What you are asked to do. Nothing but the lines from the start of the entries through the line containing "Implications for cancer therapy" should appear in the answer, each given exactly.

Collected data:

*** Block opens ***

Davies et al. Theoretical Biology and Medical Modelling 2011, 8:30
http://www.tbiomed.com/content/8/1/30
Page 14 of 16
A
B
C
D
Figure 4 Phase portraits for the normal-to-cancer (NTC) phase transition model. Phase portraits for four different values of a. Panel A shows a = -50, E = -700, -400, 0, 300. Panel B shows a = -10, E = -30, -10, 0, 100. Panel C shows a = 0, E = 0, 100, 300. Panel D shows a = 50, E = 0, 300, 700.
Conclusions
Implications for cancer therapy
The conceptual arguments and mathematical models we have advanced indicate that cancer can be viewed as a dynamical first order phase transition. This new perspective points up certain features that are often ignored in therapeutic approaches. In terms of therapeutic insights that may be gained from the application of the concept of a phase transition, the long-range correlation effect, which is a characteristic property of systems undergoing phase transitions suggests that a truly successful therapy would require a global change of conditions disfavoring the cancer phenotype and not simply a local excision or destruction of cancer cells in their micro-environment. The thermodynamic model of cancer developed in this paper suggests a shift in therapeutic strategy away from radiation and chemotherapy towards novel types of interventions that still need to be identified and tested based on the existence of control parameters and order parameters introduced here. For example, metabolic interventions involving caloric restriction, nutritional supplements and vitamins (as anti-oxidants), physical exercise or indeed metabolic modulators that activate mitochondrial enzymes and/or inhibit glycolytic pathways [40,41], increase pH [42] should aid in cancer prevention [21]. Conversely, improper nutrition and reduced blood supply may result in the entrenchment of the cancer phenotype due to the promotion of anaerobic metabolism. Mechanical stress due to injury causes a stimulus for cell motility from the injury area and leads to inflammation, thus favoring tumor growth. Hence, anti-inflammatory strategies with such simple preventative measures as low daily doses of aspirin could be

*** Block closes ***

Response below.
Davies et al. Theoretical Biology and Medical Modelling 2011, 8:30
http://www.tbiomed.com/content/8/1/30
Page 14 of 16
A
B
C
D
Figure 4 Phase portraits for the normal-to-cancer (NTC) phase transition model. Phase portraits for four different values of a. Panel A shows a = -50, E = -700, -400, 0, 300. Panel B shows a = -10, E = -30, -10, 0, 100. Panel C shows a = 0, E = 0, 100, 300. Panel D shows a = 50, E = 0, 300, 700.
Conclusions
Implications for cancer therapy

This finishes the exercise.